Vous allez nous dire que c’est la faute de la crise. Mais la crise n’est pas mère de tous les maux, y compris de ceux qui préexistaient de longue date.

Peut-être serez-vous tentés par une nouvelle campagne de publicité destinée à faire croire aux Français que, malgré toutes les difficultés qu’ils affrontent dans leur vie quotidienne, les mesures prises par ce gouvernement vont dans le bon sens. Je vous le dis : la baisse du pouvoir d’achat, ce n’est pas un problème de communication ou de mesures mal expliquées. La baisse du pouvoir d’achat, ce n’est pas seulement dans la tête des Français !

Heureusement, la vigie de l’INSEE et les services statistiques des ministères sont là pour confirmer à nos concitoyens qu’ils ne sont pas fous, qu’ils ne rêvent pas et qu’il est effectivement de plus en plus difficile de boucler les fins de mois !

L’enquête du ministère de l’emploi sur l’activité de la main-d’œuvre, publiée le 27 août dernier, indique que le salaire mensuel de base a augmenté de 2, 7 % sur un an. Néanmoins, avec une inflation de 3, 2 %, cela représente une perte de pouvoir d’achat de 0, 5 %. De même, l’INSEE annonce une baisse de pouvoir d’achat de 0, 4 % sur un an. Devant ces chiffres, il n’y a pas trente-six conclusions : Nicolas Sarkozy est bien le président de la baisse du pouvoir d’achat !

Alors même que votre projet de loi repose sur un postulat irréaliste et n’a aucune chance de marcher, il pose en outre deux problèmes de fond : la remise en cause du salaire comme premier et principal revenu du travail et la brèche ouverte dans le SMIC.

Comment ne pas voir dans ce projet de loi une tentative pour substituer le salaire, revenu fixe, encadré et déterminé, sur lequel s’assoit l’organisation de notre société, par un type de revenu totalement variable et imprévisible.
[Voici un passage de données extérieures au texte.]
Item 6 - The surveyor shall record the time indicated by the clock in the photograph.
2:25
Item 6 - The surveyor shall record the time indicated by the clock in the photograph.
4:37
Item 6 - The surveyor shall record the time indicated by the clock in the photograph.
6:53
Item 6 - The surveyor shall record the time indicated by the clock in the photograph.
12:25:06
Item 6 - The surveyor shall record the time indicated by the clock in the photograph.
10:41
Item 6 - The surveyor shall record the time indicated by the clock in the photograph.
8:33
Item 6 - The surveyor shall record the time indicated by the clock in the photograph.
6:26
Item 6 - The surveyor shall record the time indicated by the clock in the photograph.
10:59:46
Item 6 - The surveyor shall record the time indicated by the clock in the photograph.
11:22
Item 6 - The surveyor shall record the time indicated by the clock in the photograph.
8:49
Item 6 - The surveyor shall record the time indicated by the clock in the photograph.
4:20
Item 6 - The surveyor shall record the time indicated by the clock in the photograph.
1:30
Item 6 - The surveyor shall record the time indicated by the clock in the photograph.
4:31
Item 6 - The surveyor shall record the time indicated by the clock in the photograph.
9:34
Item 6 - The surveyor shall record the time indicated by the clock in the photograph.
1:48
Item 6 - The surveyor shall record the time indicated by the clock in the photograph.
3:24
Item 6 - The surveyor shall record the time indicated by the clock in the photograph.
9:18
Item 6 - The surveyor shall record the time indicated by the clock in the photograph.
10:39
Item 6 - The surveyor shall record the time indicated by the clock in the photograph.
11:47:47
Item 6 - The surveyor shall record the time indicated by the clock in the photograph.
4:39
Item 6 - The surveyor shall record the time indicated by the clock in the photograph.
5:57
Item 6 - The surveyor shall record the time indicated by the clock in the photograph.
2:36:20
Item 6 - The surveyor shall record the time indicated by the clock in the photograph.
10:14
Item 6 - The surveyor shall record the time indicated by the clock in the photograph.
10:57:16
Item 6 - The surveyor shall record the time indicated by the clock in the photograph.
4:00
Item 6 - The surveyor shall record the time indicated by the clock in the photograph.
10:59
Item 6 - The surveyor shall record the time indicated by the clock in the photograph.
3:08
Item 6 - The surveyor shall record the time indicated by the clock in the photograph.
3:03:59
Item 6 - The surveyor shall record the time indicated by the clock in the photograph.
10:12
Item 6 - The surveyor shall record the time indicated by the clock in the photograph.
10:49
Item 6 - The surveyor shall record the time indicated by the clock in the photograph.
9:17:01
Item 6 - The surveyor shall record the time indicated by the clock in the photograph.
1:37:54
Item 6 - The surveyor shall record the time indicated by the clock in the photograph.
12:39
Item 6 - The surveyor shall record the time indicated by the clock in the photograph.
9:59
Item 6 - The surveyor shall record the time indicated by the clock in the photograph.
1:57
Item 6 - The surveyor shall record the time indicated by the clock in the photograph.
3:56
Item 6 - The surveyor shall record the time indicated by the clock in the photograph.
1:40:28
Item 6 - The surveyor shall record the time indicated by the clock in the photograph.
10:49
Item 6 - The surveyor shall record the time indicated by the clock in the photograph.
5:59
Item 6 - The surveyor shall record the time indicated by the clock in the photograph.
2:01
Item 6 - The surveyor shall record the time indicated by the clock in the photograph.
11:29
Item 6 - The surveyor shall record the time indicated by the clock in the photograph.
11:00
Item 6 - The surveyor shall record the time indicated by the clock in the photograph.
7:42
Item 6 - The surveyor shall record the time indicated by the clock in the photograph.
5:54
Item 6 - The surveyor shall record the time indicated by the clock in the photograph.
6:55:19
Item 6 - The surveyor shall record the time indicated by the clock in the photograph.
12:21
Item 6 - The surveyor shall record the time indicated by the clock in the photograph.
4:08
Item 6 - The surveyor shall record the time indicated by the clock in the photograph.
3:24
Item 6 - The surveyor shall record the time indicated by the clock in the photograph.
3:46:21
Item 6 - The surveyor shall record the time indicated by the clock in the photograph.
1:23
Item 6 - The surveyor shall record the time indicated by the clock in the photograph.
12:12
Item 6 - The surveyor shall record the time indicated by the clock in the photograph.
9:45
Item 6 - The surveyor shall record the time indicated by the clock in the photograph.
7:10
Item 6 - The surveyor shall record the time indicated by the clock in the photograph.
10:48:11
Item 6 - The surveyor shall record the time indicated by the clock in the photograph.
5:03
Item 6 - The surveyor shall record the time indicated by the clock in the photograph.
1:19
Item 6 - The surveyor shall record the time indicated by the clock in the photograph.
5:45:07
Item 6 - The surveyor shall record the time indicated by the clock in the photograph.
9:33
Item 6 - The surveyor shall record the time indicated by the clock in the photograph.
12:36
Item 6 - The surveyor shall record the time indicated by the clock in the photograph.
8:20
Pour notre part, nous ne souhaitons pas voir les revenus du travail des Français soumis aux aléas des performances et des contre-performances des entreprises et, pis, aux aléas des placements financiers.

Si l’on suit ce que vous entendez développer, quelle sera demain la part des salaires dans les revenus du travail ? N’y a-t-il donc aucune leçon à tirer de la crise actuelle ?

De plus, au-delà du fait que votre système favorise, une fois de plus, les hauts revenus, que deviendra le million et demi de travailleurs pauvres qui, par essence, n’est pas concerné par cette mesure ?

Dans cette même logique et malgré un contexte d’explosion de la précarité et une hausse du chômage sans précédent depuis plus de vingt ans, vous entendez redéfinir la fixation du SMIC.

Chantre du « pragmatisme » tous azimuts, qu’il pleuve, qu’il vente, qu’il neige ou même que ce ne soit pas du tout la question, M. le ministre a parlé de « dépolitiser » la fixation du SMIC.